— START Source text —

Quach v. California Commerce Club, Inc., 16 Cal.5th 562 (2024) · Supreme Court of California

Quach v. California Commerce Club, Inc.

California Abrogates the Arbitration-Specific “Prejudice” Requirement for Waiver

Quach v. California Commerce Club, Inc. (2024) 16 Cal.5th 562

Parallel citations: 551 P.3d 1123; 323 Cal.Rptr.3d 126. Supreme Court of California. Opinion filed July 25, 2024. Docket No. S275121. On review from the Court of Appeal, Second Appellate District, Division One (reversing (2022) 78 Cal.App.5th 470); Los Angeles County Superior Court (No. 19STCV42445; Michael L. Stern, Judge). Opinion by Groban, J., for a unanimous Court (Guerrero, C.J., Corrigan, Liu, Kruger, Jenkins, and Evans, JJ., concurring).

PUBLISHED.

— END Source text —
— START Provided data —

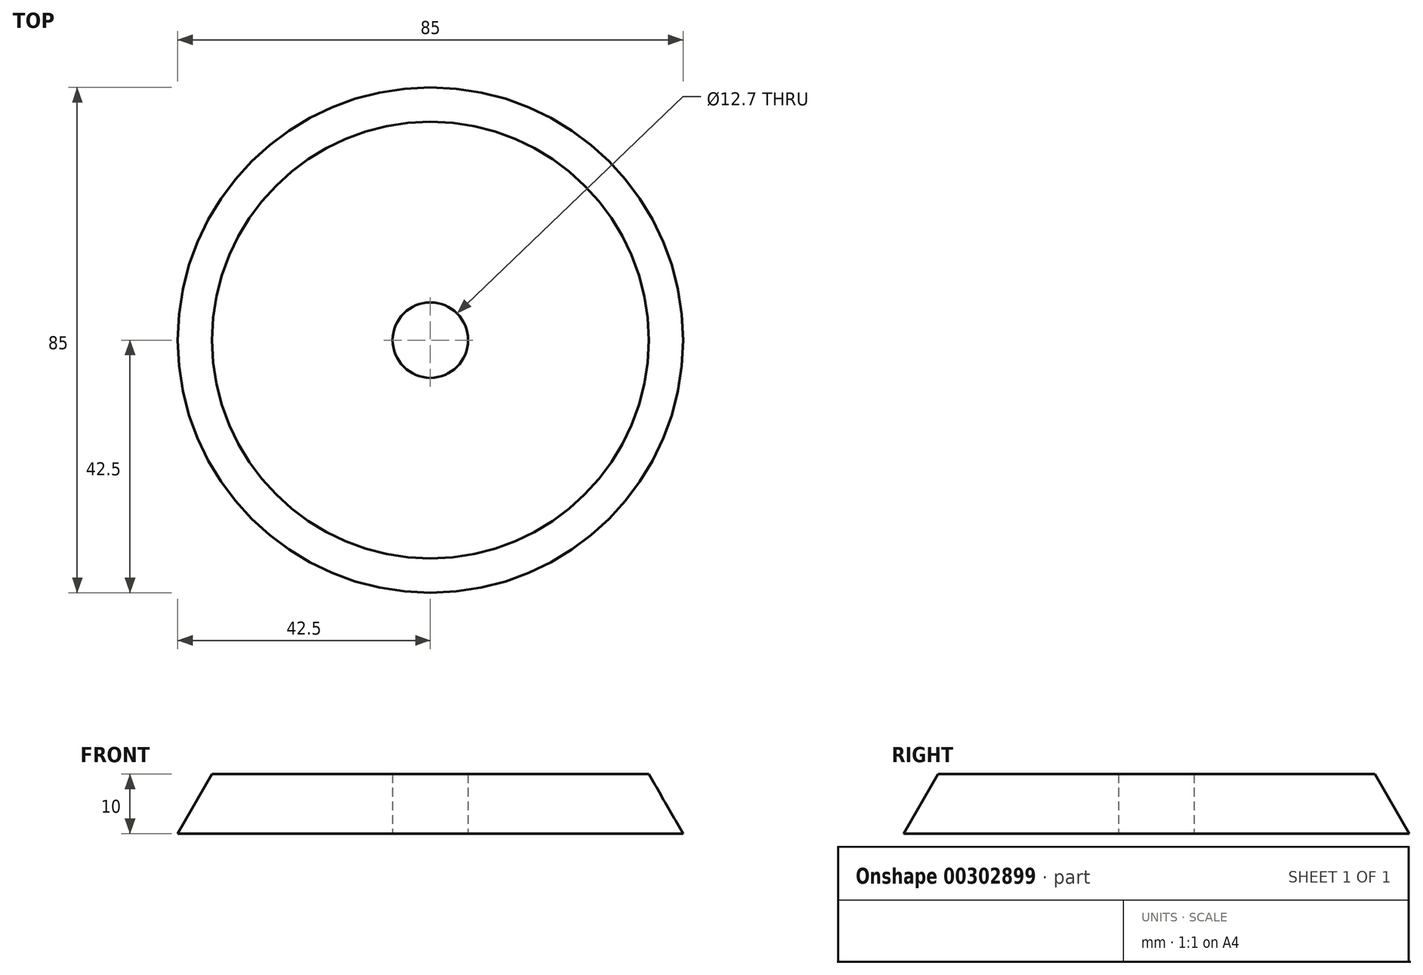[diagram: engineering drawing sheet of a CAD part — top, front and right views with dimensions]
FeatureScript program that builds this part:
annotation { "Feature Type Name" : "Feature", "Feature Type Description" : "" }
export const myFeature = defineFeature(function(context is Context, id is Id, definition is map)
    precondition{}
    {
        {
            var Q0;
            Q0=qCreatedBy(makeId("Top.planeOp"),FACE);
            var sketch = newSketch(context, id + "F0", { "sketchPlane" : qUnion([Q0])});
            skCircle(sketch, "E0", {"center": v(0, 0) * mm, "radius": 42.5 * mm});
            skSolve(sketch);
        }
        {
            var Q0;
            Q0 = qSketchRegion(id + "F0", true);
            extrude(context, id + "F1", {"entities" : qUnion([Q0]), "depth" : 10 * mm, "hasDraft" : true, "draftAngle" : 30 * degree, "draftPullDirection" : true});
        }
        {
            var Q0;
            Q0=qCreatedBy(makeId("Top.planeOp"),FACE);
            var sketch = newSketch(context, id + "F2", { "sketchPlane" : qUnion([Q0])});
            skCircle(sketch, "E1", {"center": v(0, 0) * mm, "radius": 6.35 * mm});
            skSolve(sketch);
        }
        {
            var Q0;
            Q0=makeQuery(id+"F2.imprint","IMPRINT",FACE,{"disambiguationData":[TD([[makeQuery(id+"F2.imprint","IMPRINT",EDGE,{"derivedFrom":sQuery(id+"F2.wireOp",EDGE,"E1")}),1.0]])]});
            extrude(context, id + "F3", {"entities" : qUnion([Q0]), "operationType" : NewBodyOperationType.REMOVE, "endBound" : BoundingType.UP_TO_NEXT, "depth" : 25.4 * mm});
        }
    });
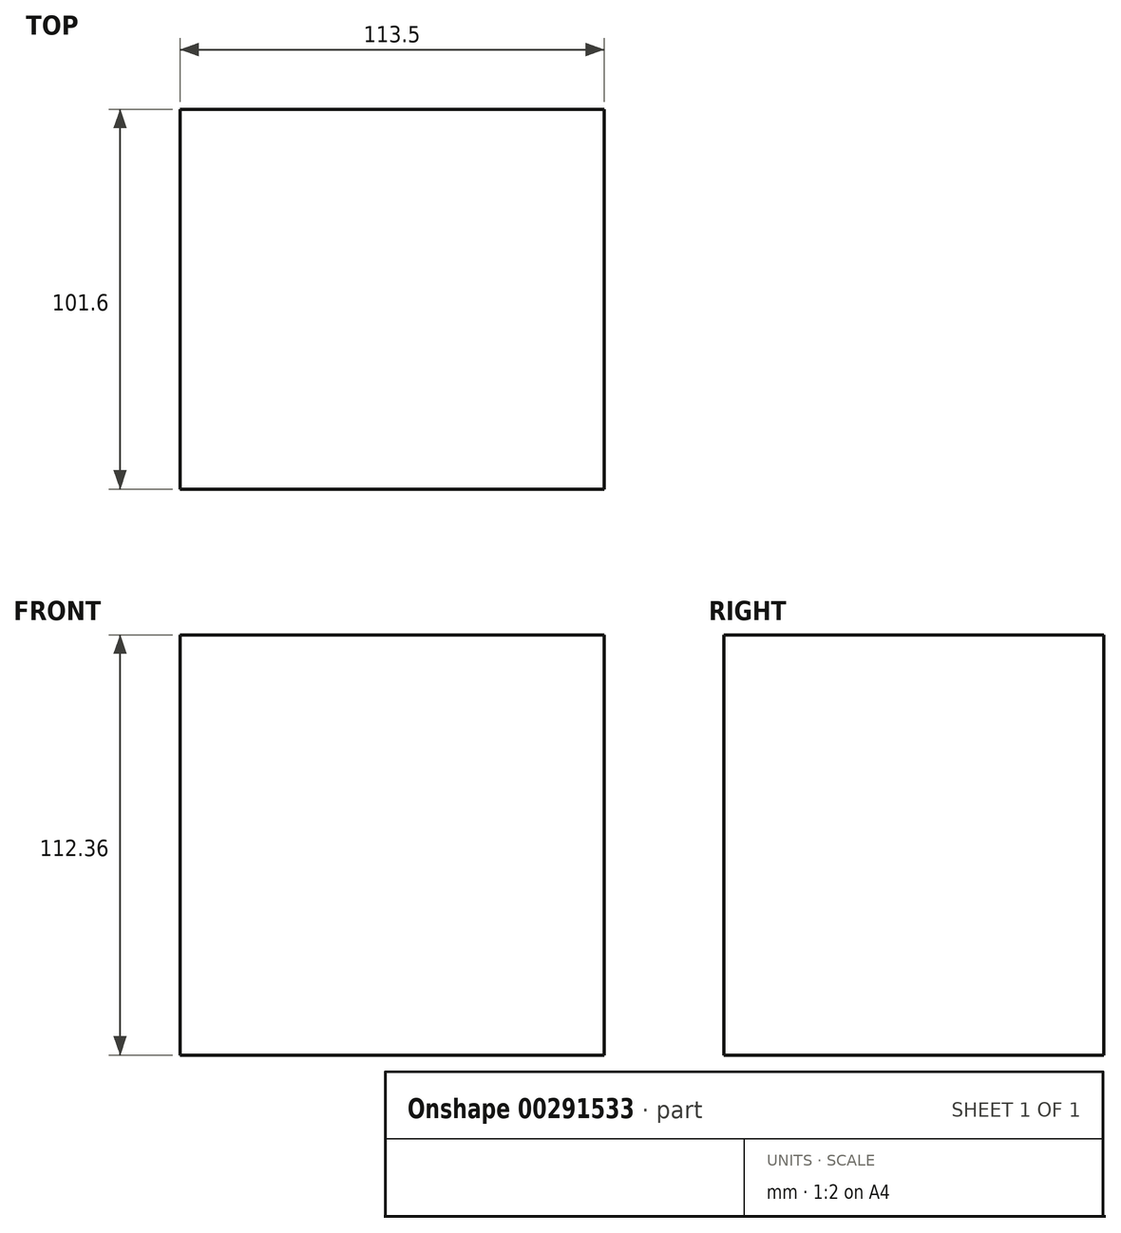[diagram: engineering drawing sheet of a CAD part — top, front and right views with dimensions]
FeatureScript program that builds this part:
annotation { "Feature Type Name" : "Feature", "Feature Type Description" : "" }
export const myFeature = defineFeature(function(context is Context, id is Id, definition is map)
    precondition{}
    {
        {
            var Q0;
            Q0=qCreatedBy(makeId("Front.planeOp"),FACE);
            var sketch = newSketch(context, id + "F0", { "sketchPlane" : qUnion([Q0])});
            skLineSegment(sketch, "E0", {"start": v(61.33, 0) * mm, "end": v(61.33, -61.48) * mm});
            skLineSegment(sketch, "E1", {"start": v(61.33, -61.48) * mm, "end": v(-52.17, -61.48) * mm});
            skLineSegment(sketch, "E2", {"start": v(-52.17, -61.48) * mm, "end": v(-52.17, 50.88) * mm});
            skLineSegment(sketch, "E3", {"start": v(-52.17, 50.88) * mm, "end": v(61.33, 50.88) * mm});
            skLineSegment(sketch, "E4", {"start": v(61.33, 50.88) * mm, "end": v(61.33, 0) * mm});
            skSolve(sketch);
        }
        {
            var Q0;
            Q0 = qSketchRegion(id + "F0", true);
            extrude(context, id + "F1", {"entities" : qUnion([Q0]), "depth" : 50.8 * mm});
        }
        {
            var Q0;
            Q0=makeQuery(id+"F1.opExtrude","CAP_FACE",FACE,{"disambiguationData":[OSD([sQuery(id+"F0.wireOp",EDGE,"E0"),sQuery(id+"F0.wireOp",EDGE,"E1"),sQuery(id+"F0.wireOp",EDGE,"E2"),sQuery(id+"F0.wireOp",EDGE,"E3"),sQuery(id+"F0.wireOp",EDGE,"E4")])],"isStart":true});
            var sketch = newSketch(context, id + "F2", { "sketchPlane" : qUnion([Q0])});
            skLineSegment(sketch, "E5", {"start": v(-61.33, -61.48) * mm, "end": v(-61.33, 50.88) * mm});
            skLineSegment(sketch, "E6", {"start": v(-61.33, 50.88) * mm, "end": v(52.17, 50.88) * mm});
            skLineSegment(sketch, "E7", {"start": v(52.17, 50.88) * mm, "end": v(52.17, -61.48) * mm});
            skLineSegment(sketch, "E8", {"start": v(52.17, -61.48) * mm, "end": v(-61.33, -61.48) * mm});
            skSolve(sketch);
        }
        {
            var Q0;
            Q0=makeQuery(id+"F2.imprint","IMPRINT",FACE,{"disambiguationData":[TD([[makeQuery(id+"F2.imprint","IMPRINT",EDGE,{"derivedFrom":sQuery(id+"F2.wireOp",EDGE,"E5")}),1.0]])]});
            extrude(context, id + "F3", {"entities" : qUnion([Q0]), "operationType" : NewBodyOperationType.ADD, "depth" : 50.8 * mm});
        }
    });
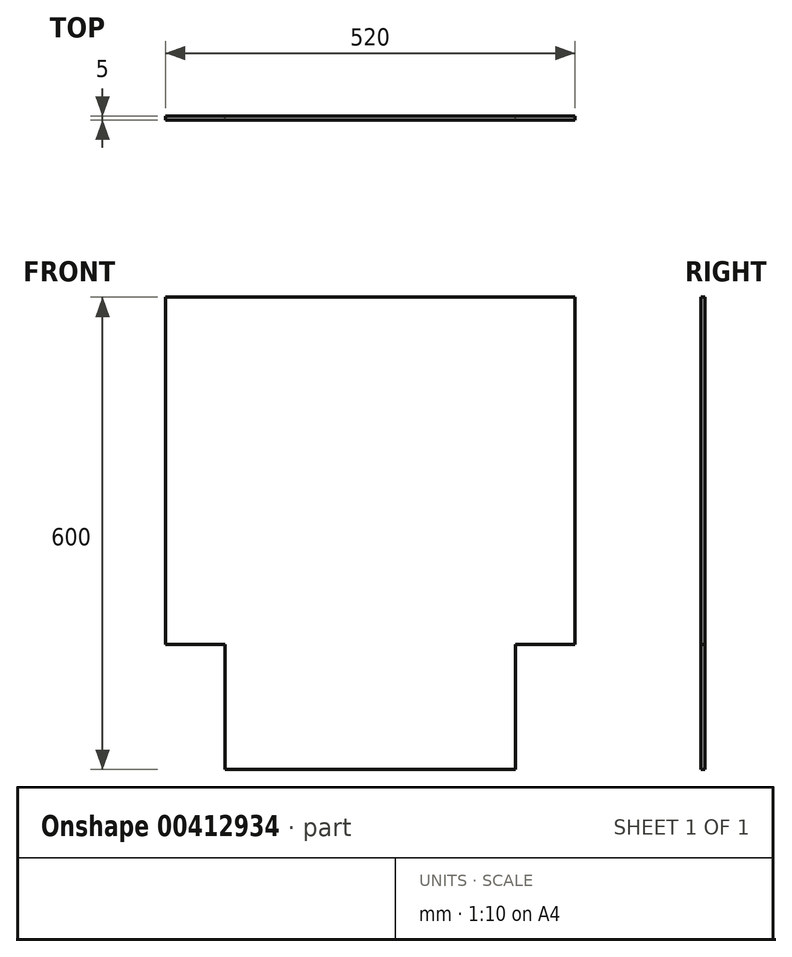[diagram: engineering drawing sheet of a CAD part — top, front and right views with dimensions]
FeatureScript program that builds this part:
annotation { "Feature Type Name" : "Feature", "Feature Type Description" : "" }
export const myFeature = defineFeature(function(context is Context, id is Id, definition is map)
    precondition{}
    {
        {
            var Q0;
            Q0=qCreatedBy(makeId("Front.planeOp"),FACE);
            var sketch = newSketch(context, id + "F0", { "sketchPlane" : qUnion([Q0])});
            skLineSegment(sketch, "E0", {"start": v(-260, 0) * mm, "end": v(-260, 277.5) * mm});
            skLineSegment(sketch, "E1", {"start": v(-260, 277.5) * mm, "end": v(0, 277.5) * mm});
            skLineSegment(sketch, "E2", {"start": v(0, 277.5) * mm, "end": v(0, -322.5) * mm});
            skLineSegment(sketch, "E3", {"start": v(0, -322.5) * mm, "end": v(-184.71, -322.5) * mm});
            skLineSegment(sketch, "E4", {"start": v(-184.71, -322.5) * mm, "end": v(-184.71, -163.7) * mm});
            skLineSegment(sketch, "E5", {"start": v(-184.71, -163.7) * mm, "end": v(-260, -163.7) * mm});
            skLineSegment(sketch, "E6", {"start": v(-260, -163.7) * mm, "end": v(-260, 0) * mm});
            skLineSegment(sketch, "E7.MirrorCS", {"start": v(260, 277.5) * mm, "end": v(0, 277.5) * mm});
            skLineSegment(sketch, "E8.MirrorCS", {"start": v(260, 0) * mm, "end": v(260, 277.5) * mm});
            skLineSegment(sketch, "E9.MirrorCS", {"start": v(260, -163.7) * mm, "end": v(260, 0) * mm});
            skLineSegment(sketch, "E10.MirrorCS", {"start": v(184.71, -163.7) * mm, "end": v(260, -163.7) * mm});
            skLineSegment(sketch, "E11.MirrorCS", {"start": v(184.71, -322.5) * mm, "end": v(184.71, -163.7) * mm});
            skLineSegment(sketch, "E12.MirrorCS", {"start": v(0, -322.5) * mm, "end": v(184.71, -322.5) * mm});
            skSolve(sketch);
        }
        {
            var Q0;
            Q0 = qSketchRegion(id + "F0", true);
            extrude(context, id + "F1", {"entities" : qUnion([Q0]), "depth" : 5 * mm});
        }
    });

— END Provided data —

--- Exercise prompt ---
For each statement, say yes or no according to the Quach case summary and quote the words that decide it.
1. The opinion was filed on July 25, 2024.
2. Chief Justice Guerrero wrote the opinion.
3. The case began in the Orange County Superior Court.
Answer from the Quach case summary alone.

--- Response to this exercise ---
1. Yes: "Opinion filed July 25, 2024."
2. No: "Opinion by Groban, J., for a unanimous Court"
3. No: "Los Angeles County Superior Court"